1) Pada Masa Sebelum Kemerdekaan
Di bawah pengaruh agama Hindu dan Buddha, beberapa kerajaan terbentuk di pulau Sumatra dan Jawa sejak abad ke-7 hingga abad ke-14 Kedatangan pelaut-pelaut. Tiongkok yang dipimpin oleh Laksamana Cheng Ho/Zheng He pedagang-pedagang Arab dan Gujarat, India, kemudian membawa agama Islam.
Ketika orang-orang Eropa datang pada awal abad ke- 16 mereka menemukan beberapa negara-negara kecil. Negara-negara kecil ini dengan mudah dikuasai oleh orang-orang Eropa tersebut yang ingin mendominasi perdagangan rempah-rempah. Pada abad ke- 17, Belanda muncul sebagai yang terkuat di antara negara-negara Eropa lainnya, mengalahkan Britania Raya dan Portugal (kecuali untuk koloni mereka, Timor Timur) Pada masa itulah agama Kristen masuk ke Indonesia sebagai salah satu misi dan Belanda yang dikenal sebagai, 3G yaitu Gold, Glory and Gospel Belanda menguasai Indonesia sebagai koloni hingga Perang Dunia II awalnya melalui VOC dan kemudian langsung oleh pemerintah Belanda sejak awal abad ke-19.
Di bawah sistem Cultuurstelsel (Sistem Penanaman) pada abad ke-19, perkebunan besar dan penanaman paksa dilaksanakan di Jawa, akhirnya menghasilkan keuntungan bagi Belanda yang tidak dapat dihasilkan VOC. Pada masa pemerintahan kolonial yang lebih bebas setelah 1870 sistem ini dihapus. Setelah 1901 pihak Belanda memperkenalkan Kebijakan Beretika, yang termasuk reformasi politik yang terbatas dan investasi yang lebih besar di Hindia-Belanda.
Pada masa Perang Dunia II, sewaktu Belanda dijajah oleh Jerman, Jepang menguasai Indonesia. Setelah mendapatkan Indonesia pada tahun 1942, Jepang melihat bahwa para pejuang Indonesia merupakan rekan perdagangan yang kooperatif dan bersedia mengerahkan prajurit bila diperlukan. Soekarno, Mohammad Hatta, KH. Mas Mansur dan Ki Hajar Dewantara diberikan penghargaan oleh Kaisar Jepang pada tahun 1943.
2) Pada Masa Soekarno (1945-1966)
Pada Maret 1945 Jepang membentuk sebuah komite untuk kemerdekaan Indonesia; setelah perang Pasifik berakhir pada tahun 1945, di bawah tekanan organisasi pemuda, kelompok pimpinan Soekarno memproklamasikan kemerdekaan Indonesia. Dalam usaha untuk menguasai kembali Indonesia, Belanda mengirimkan pasukan mereka.

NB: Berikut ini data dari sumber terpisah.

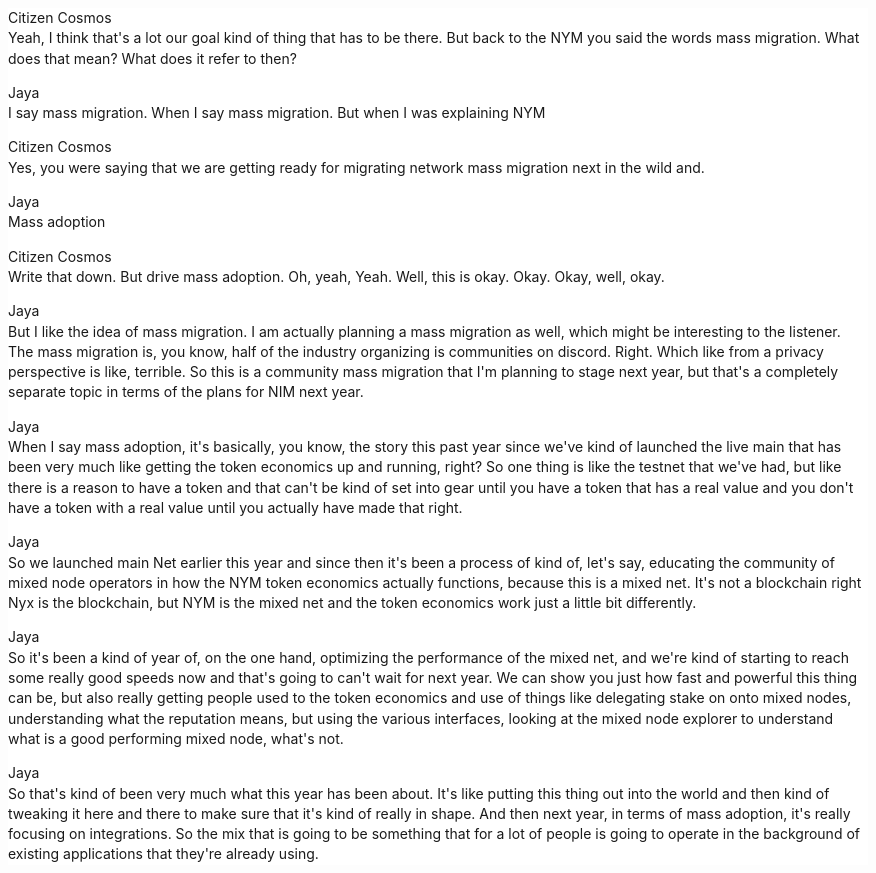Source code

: 
Citizen Cosmos  
Yeah, I think that's a lot our goal kind of thing that has to be there. But back to the NYM you said the words mass migration. What does that mean? What does it refer to then?


Jaya  
I say mass migration. When I say mass migration. But when I was explaining NYM


Citizen Cosmos  
Yes, you were saying that we are getting ready for migrating network mass migration next in the wild and.


Jaya  
Mass adoption


Citizen Cosmos  
Write that down. But drive mass adoption. Oh, yeah, Yeah. Well, this is okay. Okay. Okay, well, okay.


Jaya  
But I like the idea of mass migration. I am actually planning a mass migration as well, which might be interesting to the listener. The mass migration is, you know, half of the industry organizing is communities on discord. Right. Which like from a privacy perspective is like, terrible. So this is a community mass migration that I'm planning to stage next year, but that's a completely separate topic in terms of the plans for NIM next year.


Jaya  
When I say mass adoption, it's basically, you know, the story this past year since we've kind of launched the live main that has been very much like getting the token economics up and running, right? So one thing is like the testnet that we've had, but like there is a reason to have a token and that can't be kind of set into gear until you have a token that has a real value and you don't have a token with a real value until you actually have made that right.


Jaya  
So we launched main Net earlier this year and since then it's been a process of kind of, let's say, educating the community of mixed node operators in how the NYM token economics actually functions, because this is a mixed net. It's not a blockchain right Nyx is the blockchain, but NYM is the mixed net and the token economics work just a little bit differently.


Jaya  
So it's been a kind of year of, on the one hand, optimizing the performance of the mixed net, and we're kind of starting to reach some really good speeds now and that's going to can't wait for next year. We can show you just how fast and powerful this thing can be, but also really getting people used to the token economics and use of things like delegating stake on onto mixed nodes, understanding what the reputation means, but using the various interfaces, looking at the mixed node explorer to understand what is a good performing mixed node, what's not.


Jaya  
So that's kind of been very much what this year has been about. It's like putting this thing out into the world and then kind of tweaking it here and there to make sure that it's kind of really in shape. And then next year, in terms of mass adoption, it's really focusing on integrations. So the mix that is going to be something that for a lot of people is going to operate in the background of existing applications that they're already using.
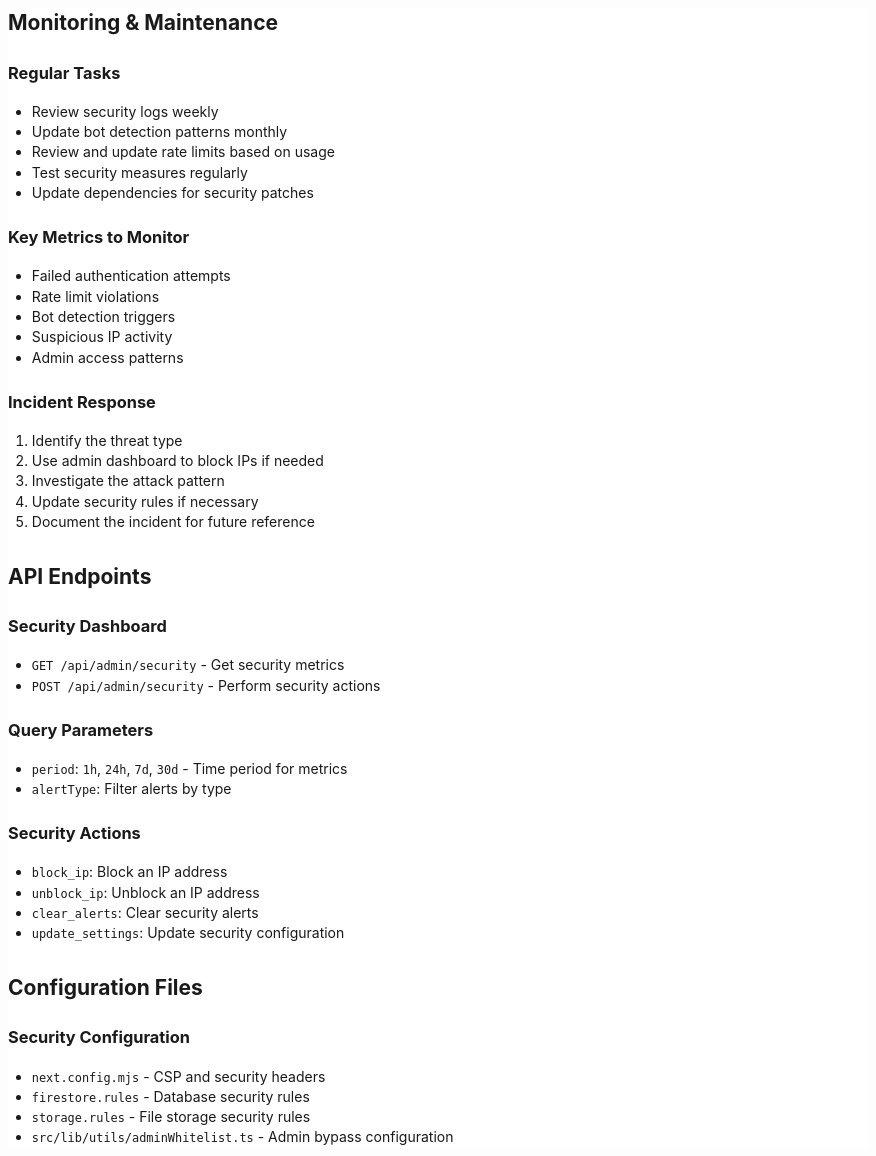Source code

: ## Monitoring & Maintenance

### Regular Tasks
- Review security logs weekly
- Update bot detection patterns monthly
- Review and update rate limits based on usage
- Test security measures regularly
- Update dependencies for security patches

### Key Metrics to Monitor
- Failed authentication attempts
- Rate limit violations
- Bot detection triggers
- Suspicious IP activity
- Admin access patterns

### Incident Response
1. Identify the threat type
2. Use admin dashboard to block IPs if needed
3. Investigate the attack pattern
4. Update security rules if necessary
5. Document the incident for future reference

## API Endpoints

### Security Dashboard
- `GET /api/admin/security` - Get security metrics
- `POST /api/admin/security` - Perform security actions

### Query Parameters
- `period`: `1h`, `24h`, `7d`, `30d` - Time period for metrics
- `alertType`: Filter alerts by type

### Security Actions
- `block_ip`: Block an IP address
- `unblock_ip`: Unblock an IP address
- `clear_alerts`: Clear security alerts
- `update_settings`: Update security configuration

## Configuration Files

### Security Configuration
- `next.config.mjs` - CSP and security headers
- `firestore.rules` - Database security rules
- `storage.rules` - File storage security rules
- `src/lib/utils/adminWhitelist.ts` - Admin bypass configuration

Usaha-usaha berdarah untuk meredam pergerakan kemerdekaan ini kemudian dikenal sebagai ‘aksi polisi’ (Politionele Actie). Belanda akhirnya menerima hak Indonesia untuk merdeka pada 27 Desember 1949 setelah mendapat tekanan yang kuat dan kalangan internasional, terutamanya Amerika Serikat Soekarno menjadi presiden pertama Indonesia dengan Mohammad Hatta sebagai wakil presiden.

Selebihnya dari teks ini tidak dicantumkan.